→ **What the task requires**
In the lines below, the string "Julliard" may appear; say how many lines hold it and give nothing more.

→ **Extracted page text data**
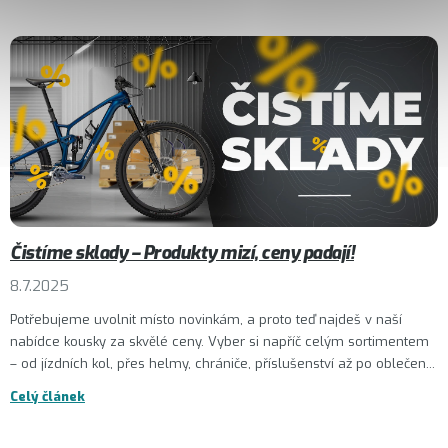
Čistíme sklady – Produkty mizí, ceny padají!
8.7.2025
Potřebujeme uvolnit místo novinkám, a proto teď najdeš v naší
nabídce kousky za skvělé ceny. Vyber si napříč celým sortimentem
– od jízdních kol, přes helmy, chrániče, příslušenství až po oblečen...
Celý článek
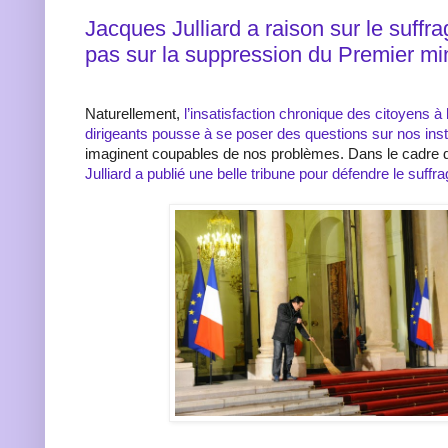
Jacques Julliard a raison sur le suffra
pas sur la suppression du Premier min
Naturellement,
l’insatisfaction chronique des citoyens à
dirigeants pousse à se poser des questions sur nos inst
imaginent coupables de nos problèmes. Dans le cadre 
Julliard a publié une belle tribune pour défendre le suffr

→ **Finished exercise**
2